Losing someone you love changes everything. Grief is not something to “get over” but something to move through, slowly and gently, in your own way. It can feel overwhelming, isolating, and unpredictable. One day you may feel numb, the next flooded with emotion. This is not weakness it is your mind, body, and nervous system doing their best to cope with profound loss.
Grief never truly ends, but it transforms. Over time, the sharp edges soften, and the love you carry for the one you’ve lost becomes a guiding force rather than a source of only pain. Many people find that the journey of grief leads to deeper compassion, resilience, and even new purpose.
Your loved one’s presence lives on not only in memory, but in how you live, create, and connect. Therapy can help you weave grief into your life in a way that honours your past while allowing a meaningful future to unfold.
Grief is a whole-body experience, deeply tied to how the brain works:
The amygdala (the alarm system) becomes overactive, making ordinary moments feel unsafe.
The prefrontal cortex (responsible for focus and planning) struggles, creating the fog and forgetfulness many people call “grief brain.”
The stress system (HPA axis) pumps cortisol into the body, disturbing sleep and leaving fatigue.
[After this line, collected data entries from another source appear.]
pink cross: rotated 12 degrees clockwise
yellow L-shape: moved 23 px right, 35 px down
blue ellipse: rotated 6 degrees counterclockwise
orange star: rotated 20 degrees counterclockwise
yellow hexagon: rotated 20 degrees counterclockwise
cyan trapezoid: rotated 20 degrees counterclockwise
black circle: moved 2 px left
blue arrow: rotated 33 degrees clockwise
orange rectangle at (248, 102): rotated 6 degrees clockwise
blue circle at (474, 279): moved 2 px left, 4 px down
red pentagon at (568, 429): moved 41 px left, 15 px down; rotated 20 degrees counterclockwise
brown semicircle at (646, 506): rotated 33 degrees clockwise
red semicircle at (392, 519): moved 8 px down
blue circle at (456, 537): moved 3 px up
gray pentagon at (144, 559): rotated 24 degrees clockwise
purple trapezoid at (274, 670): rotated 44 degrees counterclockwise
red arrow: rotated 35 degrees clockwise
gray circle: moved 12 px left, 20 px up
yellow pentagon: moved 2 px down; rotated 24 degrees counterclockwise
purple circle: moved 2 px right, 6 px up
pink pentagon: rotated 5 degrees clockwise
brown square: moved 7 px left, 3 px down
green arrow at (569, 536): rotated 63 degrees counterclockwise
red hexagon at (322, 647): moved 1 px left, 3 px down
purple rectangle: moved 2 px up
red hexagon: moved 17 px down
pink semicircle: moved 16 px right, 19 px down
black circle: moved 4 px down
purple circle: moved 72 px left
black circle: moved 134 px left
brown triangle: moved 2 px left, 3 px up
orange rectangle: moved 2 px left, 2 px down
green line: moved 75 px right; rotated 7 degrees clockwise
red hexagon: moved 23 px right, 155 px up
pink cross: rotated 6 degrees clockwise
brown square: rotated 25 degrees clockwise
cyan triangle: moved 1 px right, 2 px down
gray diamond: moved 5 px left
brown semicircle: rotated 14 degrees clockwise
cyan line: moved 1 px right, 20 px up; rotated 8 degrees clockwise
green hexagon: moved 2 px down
The attachment system longs for the person who has gone, creating deep waves of yearning and pain.
When you understand that grief is both emotional and neurological, you can begin to treat yourself with more compassion recognising that your brain and body are responding as they were designed to.
The Brain in Grief

How Therapy Can Help
Therapy provides a safe, compassionate space to express grief in ways that feel right for you. Together, we can:
Process emotions safely giving space for sadness, love, and everything in between.
Calm the stress system with relaxation, hypnotherapy, or mindfulness strategies to restore balance.
Create meaning and connection finding ways to honour your loved one and carry their presence forward.
Explore practical healing routes whether through words, silence, creativity, or a mixture of approaches.
My Personal Journey
I know the pain of loss firsthand. My wife, Kate Louise, died of cancer in 2017. Her passing changed my world, and my journey through grief has deeply shaped how I support others. Out of this experience, I wrote Compassion Comforts Loss: Listen to Your Heart, a book available in both print and audio on Amazon.
Through writing and sharing my story, I discovered that grief can also carry seeds of connection, compassion, and growth.